## To do
When the line containing "X35560000Y-45450000D03*" appears in the entries below, begin printing there and stop after the line containing "X23885000Y-34290000D03*"; print each of those lines exactly and no other line.

## Data excerpts
-----

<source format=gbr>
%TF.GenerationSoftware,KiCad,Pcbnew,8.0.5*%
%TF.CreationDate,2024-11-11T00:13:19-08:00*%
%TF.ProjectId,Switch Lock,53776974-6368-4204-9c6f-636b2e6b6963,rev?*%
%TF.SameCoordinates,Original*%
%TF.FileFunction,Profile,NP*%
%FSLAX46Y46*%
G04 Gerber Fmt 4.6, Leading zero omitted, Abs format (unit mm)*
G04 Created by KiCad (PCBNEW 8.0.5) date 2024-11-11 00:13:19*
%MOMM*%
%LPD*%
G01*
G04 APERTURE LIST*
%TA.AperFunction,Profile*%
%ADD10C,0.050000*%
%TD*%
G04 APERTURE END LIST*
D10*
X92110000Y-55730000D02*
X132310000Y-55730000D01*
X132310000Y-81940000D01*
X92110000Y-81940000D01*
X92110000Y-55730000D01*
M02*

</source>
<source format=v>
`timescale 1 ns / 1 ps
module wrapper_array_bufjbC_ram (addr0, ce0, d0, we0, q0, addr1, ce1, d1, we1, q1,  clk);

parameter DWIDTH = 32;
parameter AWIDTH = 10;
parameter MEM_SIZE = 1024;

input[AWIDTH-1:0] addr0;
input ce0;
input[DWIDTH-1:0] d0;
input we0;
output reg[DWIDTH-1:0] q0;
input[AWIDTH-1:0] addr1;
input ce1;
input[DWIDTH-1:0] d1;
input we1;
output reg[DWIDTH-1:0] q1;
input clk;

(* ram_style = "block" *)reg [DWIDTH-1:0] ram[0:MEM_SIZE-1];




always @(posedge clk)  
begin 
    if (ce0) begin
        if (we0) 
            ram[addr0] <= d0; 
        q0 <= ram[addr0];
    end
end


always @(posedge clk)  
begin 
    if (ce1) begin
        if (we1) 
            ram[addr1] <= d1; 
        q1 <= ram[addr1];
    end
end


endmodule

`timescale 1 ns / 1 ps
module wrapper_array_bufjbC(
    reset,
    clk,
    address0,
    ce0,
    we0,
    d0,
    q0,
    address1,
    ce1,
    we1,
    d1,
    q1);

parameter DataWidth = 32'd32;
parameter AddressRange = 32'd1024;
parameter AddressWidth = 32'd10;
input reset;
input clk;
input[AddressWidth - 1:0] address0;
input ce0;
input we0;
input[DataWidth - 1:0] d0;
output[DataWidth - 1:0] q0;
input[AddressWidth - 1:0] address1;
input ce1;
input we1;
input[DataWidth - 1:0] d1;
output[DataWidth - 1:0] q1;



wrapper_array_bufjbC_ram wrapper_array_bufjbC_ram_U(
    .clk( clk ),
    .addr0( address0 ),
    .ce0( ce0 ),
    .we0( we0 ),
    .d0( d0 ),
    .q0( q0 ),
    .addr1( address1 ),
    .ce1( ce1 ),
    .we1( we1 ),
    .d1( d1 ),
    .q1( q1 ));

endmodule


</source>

-----

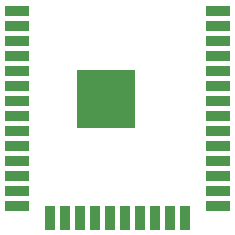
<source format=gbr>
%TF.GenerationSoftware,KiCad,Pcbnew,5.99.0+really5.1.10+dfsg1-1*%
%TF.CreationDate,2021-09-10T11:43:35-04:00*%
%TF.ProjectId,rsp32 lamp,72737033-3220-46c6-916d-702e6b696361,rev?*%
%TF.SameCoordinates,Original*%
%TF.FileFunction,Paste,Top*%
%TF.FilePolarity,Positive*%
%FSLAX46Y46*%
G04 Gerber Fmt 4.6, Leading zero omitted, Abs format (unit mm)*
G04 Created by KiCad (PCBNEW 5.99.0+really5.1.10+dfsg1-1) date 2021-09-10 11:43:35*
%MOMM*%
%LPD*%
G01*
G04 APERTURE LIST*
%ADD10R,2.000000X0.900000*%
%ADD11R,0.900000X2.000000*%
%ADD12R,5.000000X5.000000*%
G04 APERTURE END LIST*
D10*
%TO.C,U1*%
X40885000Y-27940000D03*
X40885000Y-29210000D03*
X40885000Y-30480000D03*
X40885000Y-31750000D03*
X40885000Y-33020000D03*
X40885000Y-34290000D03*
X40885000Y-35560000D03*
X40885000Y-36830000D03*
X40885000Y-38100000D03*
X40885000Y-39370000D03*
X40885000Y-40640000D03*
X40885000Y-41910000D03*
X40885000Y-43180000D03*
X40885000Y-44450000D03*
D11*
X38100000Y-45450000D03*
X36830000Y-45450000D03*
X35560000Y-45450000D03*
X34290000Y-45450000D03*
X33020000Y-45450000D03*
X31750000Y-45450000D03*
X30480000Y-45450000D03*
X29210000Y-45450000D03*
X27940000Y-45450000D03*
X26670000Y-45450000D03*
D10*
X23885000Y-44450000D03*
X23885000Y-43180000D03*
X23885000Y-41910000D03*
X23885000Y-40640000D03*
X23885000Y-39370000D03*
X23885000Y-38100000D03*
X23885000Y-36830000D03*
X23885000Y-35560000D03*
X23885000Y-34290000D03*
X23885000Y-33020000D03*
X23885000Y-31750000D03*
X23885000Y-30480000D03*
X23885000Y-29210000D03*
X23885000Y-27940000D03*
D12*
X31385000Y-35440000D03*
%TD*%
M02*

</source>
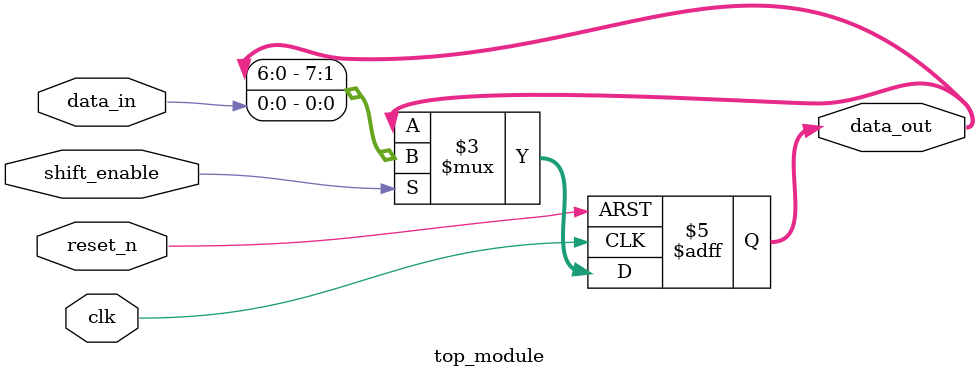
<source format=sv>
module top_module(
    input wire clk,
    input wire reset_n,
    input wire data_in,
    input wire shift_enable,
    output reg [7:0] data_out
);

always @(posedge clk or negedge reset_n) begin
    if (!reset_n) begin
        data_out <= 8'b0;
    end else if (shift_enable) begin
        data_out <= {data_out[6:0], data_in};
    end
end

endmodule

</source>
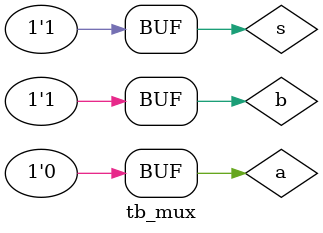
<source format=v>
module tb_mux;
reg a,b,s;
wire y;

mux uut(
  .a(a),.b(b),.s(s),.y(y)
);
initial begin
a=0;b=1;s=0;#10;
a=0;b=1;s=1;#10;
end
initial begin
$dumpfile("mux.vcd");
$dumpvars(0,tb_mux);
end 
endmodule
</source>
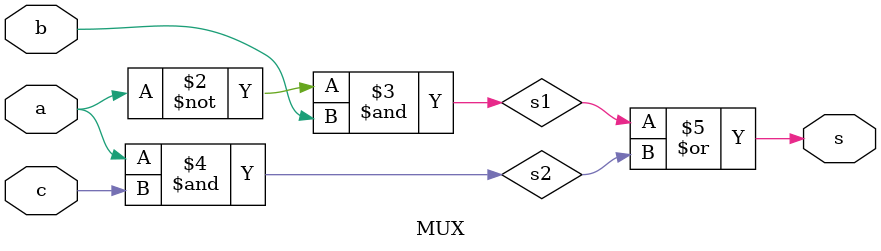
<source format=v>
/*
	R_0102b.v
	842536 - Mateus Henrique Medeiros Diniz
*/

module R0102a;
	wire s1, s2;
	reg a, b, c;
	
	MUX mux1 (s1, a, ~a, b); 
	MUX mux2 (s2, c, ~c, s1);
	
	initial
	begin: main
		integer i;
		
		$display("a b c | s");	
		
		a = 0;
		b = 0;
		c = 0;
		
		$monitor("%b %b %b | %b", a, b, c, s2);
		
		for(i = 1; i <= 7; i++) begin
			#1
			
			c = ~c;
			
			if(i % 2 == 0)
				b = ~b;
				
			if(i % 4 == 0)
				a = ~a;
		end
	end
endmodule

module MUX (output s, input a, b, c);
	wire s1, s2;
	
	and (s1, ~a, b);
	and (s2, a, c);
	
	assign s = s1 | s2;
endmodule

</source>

-----

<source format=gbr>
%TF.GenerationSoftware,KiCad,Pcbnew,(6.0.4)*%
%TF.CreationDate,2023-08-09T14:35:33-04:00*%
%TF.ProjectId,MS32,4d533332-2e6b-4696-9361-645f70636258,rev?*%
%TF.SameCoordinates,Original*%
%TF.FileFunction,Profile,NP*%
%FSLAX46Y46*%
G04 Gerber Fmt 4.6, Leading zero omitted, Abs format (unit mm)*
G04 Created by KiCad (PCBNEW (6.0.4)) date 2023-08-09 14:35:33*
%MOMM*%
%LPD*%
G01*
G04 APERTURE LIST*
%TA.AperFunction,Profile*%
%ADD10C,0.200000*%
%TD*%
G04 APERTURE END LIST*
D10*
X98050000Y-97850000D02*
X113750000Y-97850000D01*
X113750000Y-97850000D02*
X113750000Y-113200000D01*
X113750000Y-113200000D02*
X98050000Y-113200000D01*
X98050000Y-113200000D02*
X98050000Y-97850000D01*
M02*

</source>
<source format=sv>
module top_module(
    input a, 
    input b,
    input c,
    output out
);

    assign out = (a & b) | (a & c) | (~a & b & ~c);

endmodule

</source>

-----

## Result
X35560000Y-45450000D03*
X34290000Y-45450000D03*
X33020000Y-45450000D03*
X31750000Y-45450000D03*
X30480000Y-45450000D03*
X29210000Y-45450000D03*
X27940000Y-45450000D03*
X26670000Y-45450000D03*
D10*
X23885000Y-44450000D03*
X23885000Y-43180000D03*
X23885000Y-41910000D03*
X23885000Y-40640000D03*
X23885000Y-39370000D03*
X23885000Y-38100000D03*
X23885000Y-36830000D03*
X23885000Y-35560000D03*
X23885000Y-34290000D03*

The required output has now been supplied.